Recently, the Securities and Exchange Board of India (Sebi) gave details of a proposed framework for shifting to a new payments system for secondary market trades.
What is Application Supported by Blocked Amount (ASBA)?
This process is developed by SEBI to apply for IPOs, Rights and Debts Issues, FPS and more.
It entails that the amount to be paid for subscribing to the shares does not get debited from the investor’s account until the shares have been allotted by the company.
Investors can apply for ASBA and have the bank block out the application money until the shares get allotted to the investor.
This system will provide the authorization of the investor to subscribe only when the application is selected for the issue.
This blocking is carried out by Self-Certified Syndicate Banks (SCSB).
Upon the approval of the issue to the investor, the funds are paid accordingly.
Self-Certified Syndicate Banks (SCSBs) : These are SEBI-authorized banks that conform to the conditions laid by SEBI to accept the applications, verify and block the amount to the extent of what the application requires, upload the details to the web and stay updated with the process until the shares are allotted.
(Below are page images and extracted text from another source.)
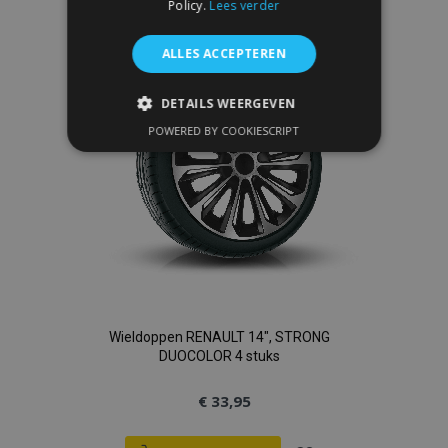
toe
Policy.
Lees verder
aan
ALLES ACCEPTEREN
verlanglijst
DETAILS WEERGEVEN
POWERED BY COOKIESCRIPT
STRIKT NOODZAKELIJK
PRESTATIE
TARGETING
FUNCTIONEEL
Strikt noodzakelijk
Prestatie
Wieldoppen RENAULT 14", STRONG
Targeting
Functioneel
DUOCOLOR 4 stuks
Strictly necessary cookies allow core website
functionality such as user login and account
€ 33,95
management. The website cannot be used
properly without strictly necessary cookies.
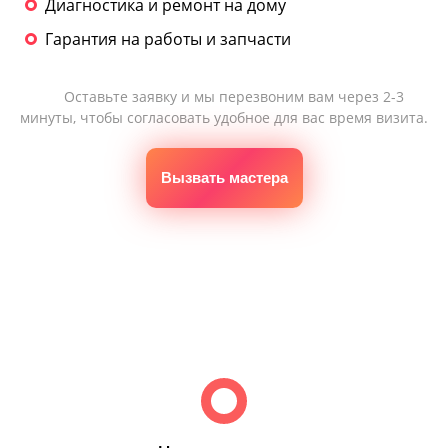
Диагностика и ремонт на дому
Гарантия на работы и запчасти
Оставьте заявку и мы перезвоним вам через 2-3
минуты, чтобы согласовать удобное для вас время визита.
Вызвать мастера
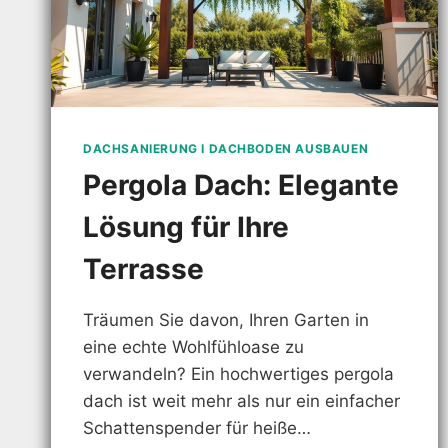
DACHSANIERUNG I DACHBODEN AUSBAUEN
Pergola Dach: Elegante
Lösung für Ihre
Terrasse
Träumen Sie davon, Ihren Garten in
eine echte Wohlfühloase zu
verwandeln? Ein hochwertiges pergola
dach ist weit mehr als nur ein einfacher
Schattenspender für heiße…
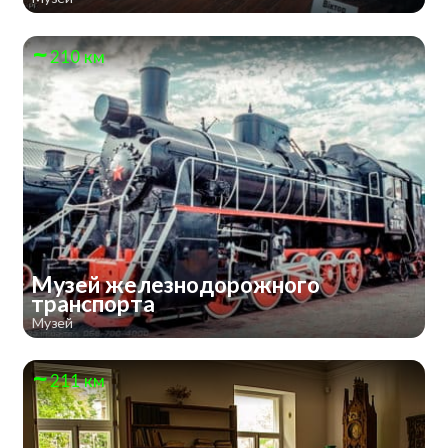
210 км
Музей железнодорожного
транспорта
Музей
211 км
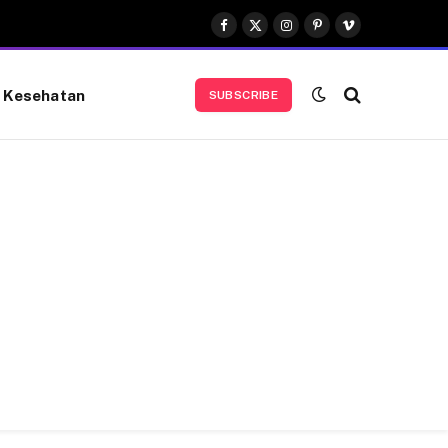
Facebook
X
Instagram
Pinterest
Vimeo
(Twitter)
Kesehatan
SUBSCRIBE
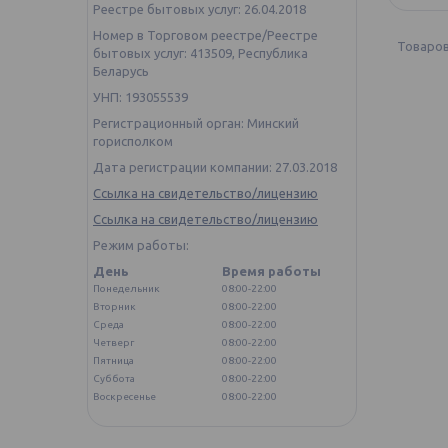
Реестре бытовых услуг: 26.04.2018
Номер в Торговом реестре/Реестре
бытовых услуг: 413509, Республика
Беларусь
УНП: 193055539
Регистрационный орган: Минский
горисполком
Дата регистрации компании: 27.03.2018
Ссылка на свидетельство/лицензию
Ссылка на свидетельство/лицензию
Режим работы:
День
Время работы
Понедельник
08:00-22:00
Вторник
08:00-22:00
Среда
08:00-22:00
Четверг
08:00-22:00
Пятница
08:00-22:00
Суббота
08:00-22:00
Воскресенье
08:00-22:00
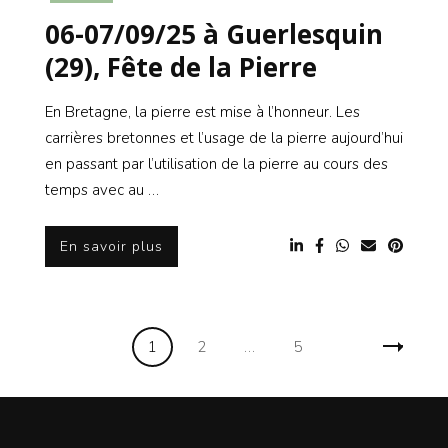
06-07/09/25 à Guerlesquin
(29), Fête de la Pierre
En Bretagne, la pierre est mise à l’honneur. Les
carrières bretonnes et l’usage de la pierre aujourd’hui
en passant par l’utilisation de la pierre au cours des
temps avec au …
En savoir plus
Navigation
Page
Page
Page
1
2
…
5
des
articles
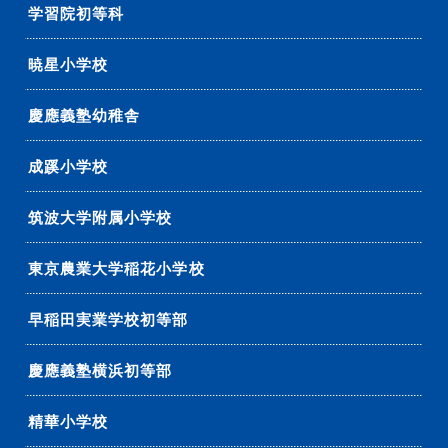
学習院初等科
暁星小学校
慶應義塾幼稚舎
成蹊小学校
筑波大学附属小学校
東京農業大学稲花小学校
早稲田実業学校初等部
慶應義塾横浜初等部
精華小学校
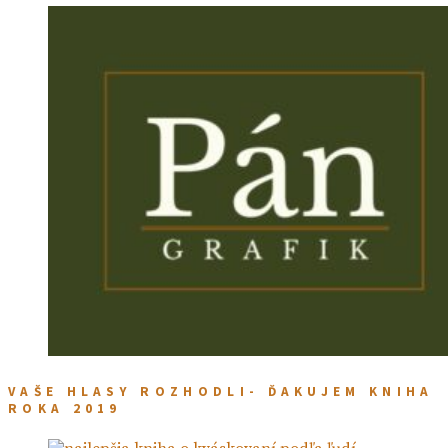
VAŠE HLASY ROZHODLI- ĎAKUJEM KNIHA
ROKA 2019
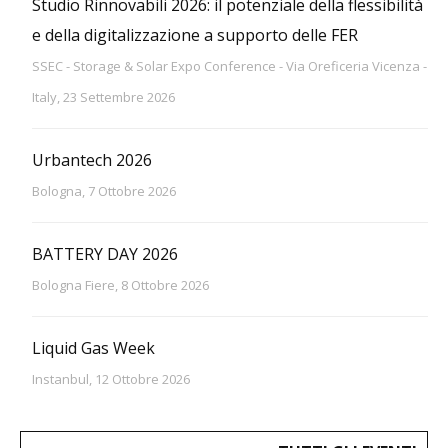
Studio Rinnovabili 2026: il potenziale della flessibilità
e della digitalizzazione a supporto delle FER
SSEC - Storage & Solar Expo Conference - Via Oreficeria Vicenza -
Italy, 23 Settembre 2026
Urbantech 2026
Bologna, 7 Ottobre 2026
BATTERY DAY 2026
Bologna Fiere, 8 Ottobre 2026
Liquid Gas Week
Instanbul, 12 Ottobre 2026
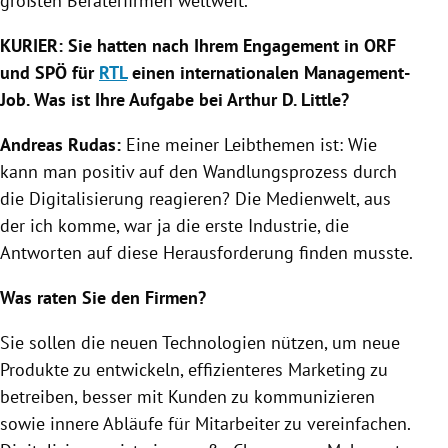
größten Beraterfirmen weltweit.
KURIER: Sie hatten nach Ihrem Engagement in
ORF
und
SPÖ
für
RTL
einen internationalen Management-
Job. Was ist Ihre Aufgabe bei Arthur D. Little?
Andreas Rudas
:
Eine meiner Leibthemen ist: Wie
kann man positiv auf den Wandlungsprozess durch
die
Digitalisierung
reagieren? Die Medienwelt, aus
der ich komme, war ja die erste Industrie, die
Antworten auf diese Herausforderung finden musste.
Was raten Sie den Firmen?
Sie sollen die neuen Technologien nützen, um neue
Produkte zu entwickeln, effizienteres Marketing zu
betreiben, besser mit Kunden zu kommunizieren
sowie innere Abläufe für Mitarbeiter zu vereinfachen.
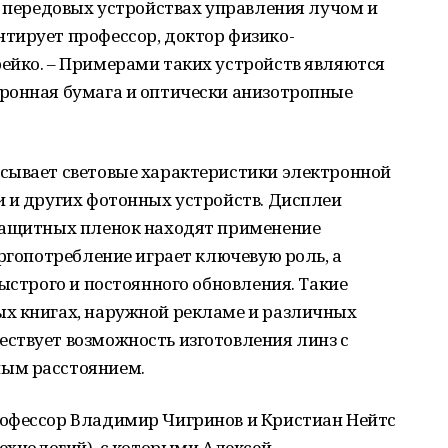
в передовых устройствах управления лучом и
тирует профессор, доктор физико-
ейко. – Примерами таких устройств являются
ронная бумага и оптически анизотропные
сывает световые характеристики электронной
и и других фотонных устройств. Дисплеи
защитных пленок находят применение
ергопотребление играет ключевую роль, а
ыстрого и постоянного обновления. Такие
х книгах, наружной рекламе и различных
ствует возможность изготовления линз с
ым расстоянием.
офессор Владимир Чигринов и Кристиан Нейтс
технологий), с которыми Алексей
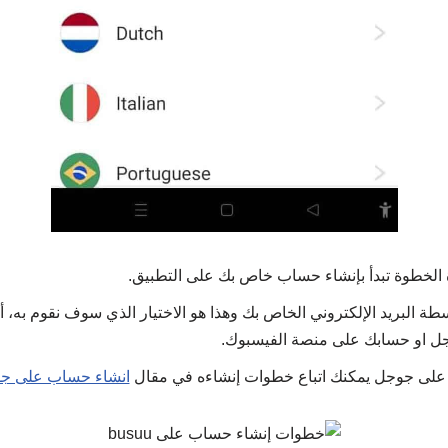
الخطوة تبدأ بإنشاء حساب خاص بك على التطبيق.
طة البريد الإلكتروني الخاص بك وهذا هو الاختيار الذي سوف نقوم به،
 او حسابك على منصة الفيسبوك.
 على جوجل يمكنك اتباع خطوات إنشاءه في مقال
انشاء حساب على ج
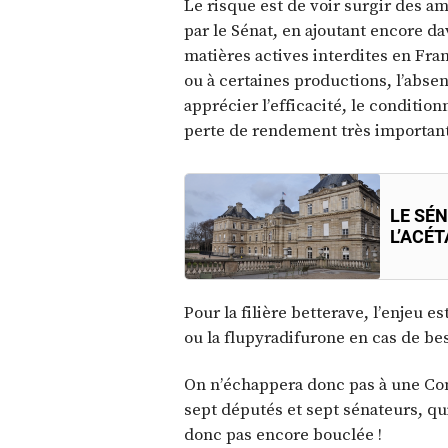
Le risque est de voir surgir des a
par le Sénat, en ajoutant encore da
matières actives interdites en Fra
ou à certaines productions, l’absen
apprécier l’efficacité, le condit
perte de rendement très importante
LE SÉ
L’ACÉ
Pour la filière betterave, l’enjeu e
ou la flupyradifurone en cas de be
On n’échappera donc pas à une Co
sept députés et sept sénateurs, qui
donc pas encore bouclée !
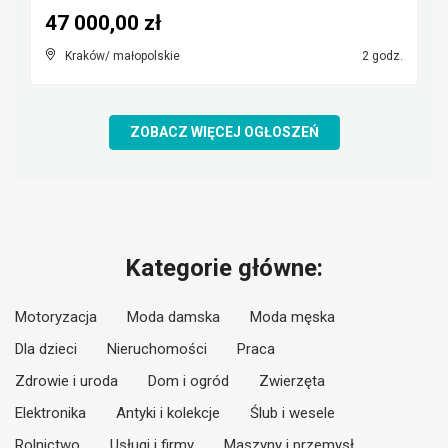
47 000,00 zł
Kraków/ małopolskie
2 godz.
ZOBACZ WIĘCEJ OGŁOSZEŃ
Kategorie główne:
Motoryzacja
Moda damska
Moda męska
Dla dzieci
Nieruchomości
Praca
Zdrowie i uroda
Dom i ogród
Zwierzęta
Elektronika
Antyki i kolekcje
Ślub i wesele
Rolnictwo
Usługi i firmy
Maszyny i przemysł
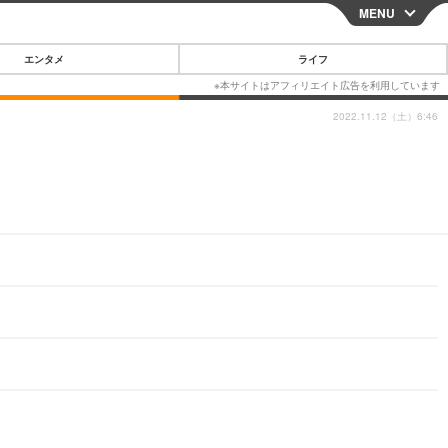
MENU
CLOSE
エンタメ
ライフ
2022.11.12（土）6:46
スマートフォン
ガジェット・ツール
その他
映画・ドラマ
韓国・芸能
グルメ
スポーツ
ショッピング
ブログ
その他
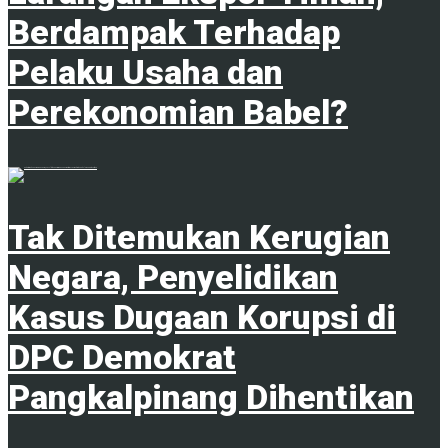
Berdampak Terhadap
Pelaku Usaha dan
Perekonomian Babel?
1
Tak Ditemukan Kerugian
Negara, Penyelidikan
Kasus Dugaan Korupsi di
DPC Demokrat
Pangkalpinang Dihentikan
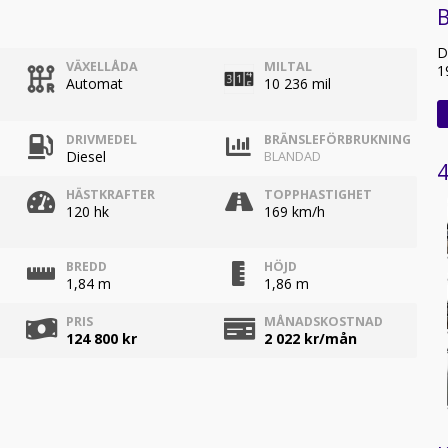
B
D
VÄXELLÅDA
MILTAL
1
Automat
10 236 mil
DRIVMEDEL
BRÄNSLEFÖRBRUKNING
Diesel
BLANDAD
4
HÄSTKRAFTER
TOPPHASTIGHET
120 hk
169 km/h
BREDD
HÖJD
1,84 m
1,86 m
PRIS
MÅNADSKOSTNAD
124 800 kr
2 022
kr/mån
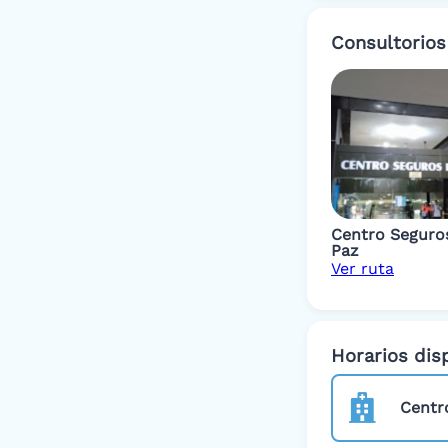
Consultorios
Centro Seguro
Paz
Ver ruta
Horarios dis
Centr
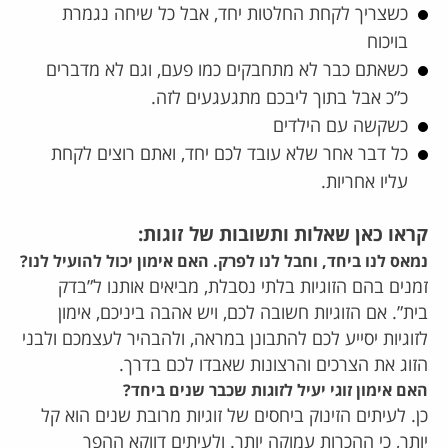
כשצריך לקחת החלטות יחד, אבל כל שיחה נגמרת
בויכוח
כשאתם כבר לא מתחבקים כמו פעם, וגם לא מדברים
כ”כ אבל בתוך ליבכם מתגעגעים לזה.
כשקשה עם הילדים
כל דבר אחר שלא עובד לכם יחד, ואתם רוצים לקחת
עליו אחריות.
קראו כאן שאלות ותשובות של זוגות:
נמאס לנו ביחד, וחבל לנו לפרק. האם אימון יכול להועיל לנו?
זמנים בהם הזוגיות בלתי נסבלת, מביאים אותנו ל”בדק
בית”. אם הזוגיות חשובה לכם, ויש אהבה ביניכם, אימון
לזוגיות יסייע לכם להתבונן במראה, ולהבהיר לעצמכם ולבני
הזוג את הצרכים והרצונות שאבדו לכם בדרך.
האם אימון זוגי יעיל לזוגות שכבר שנים ביחד?
כן. לעיתים הזינוק ביחסים של זוגיות מרובת שנים הוא קל
יותר, כי ההכרות עמוקה יותר. ולעיתים דווקא ההפך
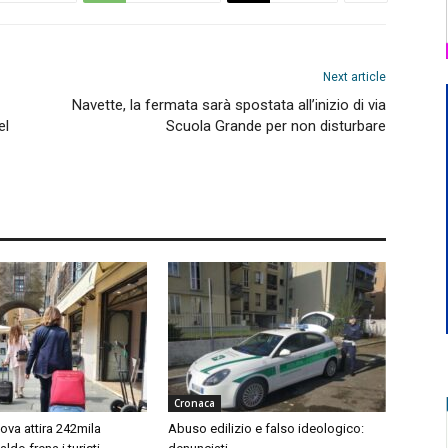
Next article
Navette, la fermata sarà spostata all’inizio di via
el
Scuola Grande per non disturbare
Cronaca
ova attira 242mila
Abuso edilizio e falso ideologico:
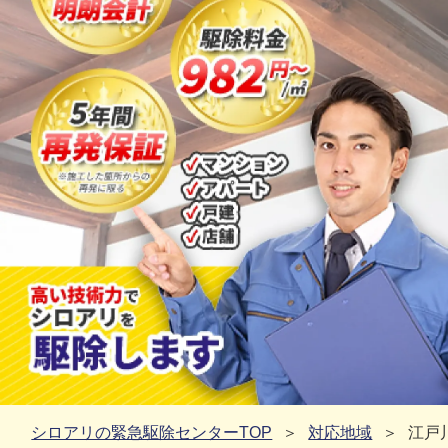
シロアリの緊急駆除センターTOP
対応地域
江戸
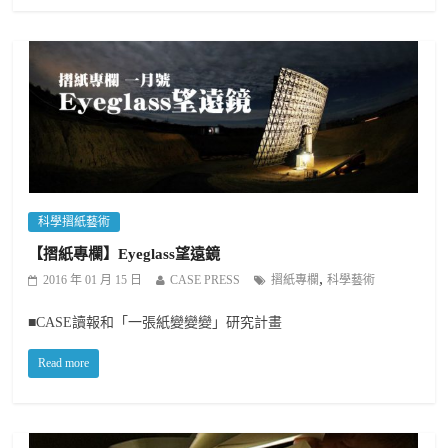
科學摺紙藝術
【摺紙專欄】Eyeglass望遠鏡
,
2016 年 01 月 15 日
CASE PRESS
摺紙專欄
科學藝術
■CASE讀報和「一張紙變變變」研究計畫
Read more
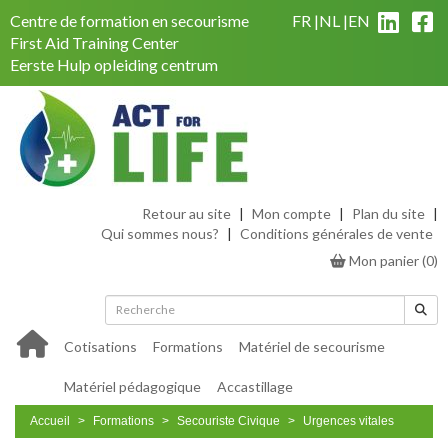
Centre de formation en secourisme
FR
NL
EN
First Aid Training Center
Eerste Hulp opleiding centrum
Retour au site
|
Mon compte
|
Plan du site
|
Qui sommes nous?
|
Conditions générales de vente
Mon panier
(
0
)
Cotisations
Formations
Matériel de secourisme
Matériel pédagogique
Accastillage
Accueil
Formations
Secouriste Civique
Urgences vitales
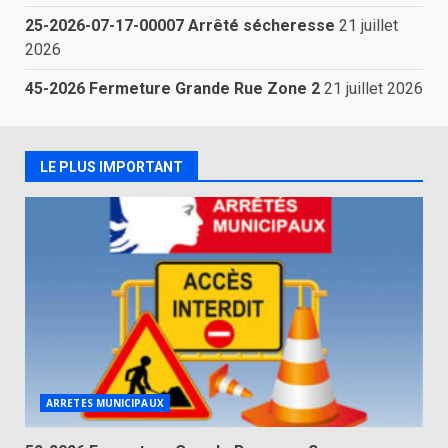
25-2026-07-17-00007 Arrêté sécheresse
21 juillet
2026
45-2026 Fermeture Grande Rue Zone 2
21 juillet 2026
LE PLUS IMPORTANT
ARRETES MUNICIPAUX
If the issue gets withdrawn, or the investor has not been allotted the shares, then SCSBs refund the money back to the investor’s account.
Subscribing to issues via ASBA is a mandatory option since 2016.
If the money has been blocked in an interest-bearing ASBA account then the amount will continue to earn interest during the time it takes to get the allotment of the share. The investor needs to be an Indian resident to avail of ASBA.
Significance : The reason for this process to come into effect was to eliminate the inconvenience of finding refunds or having shares not be allotted.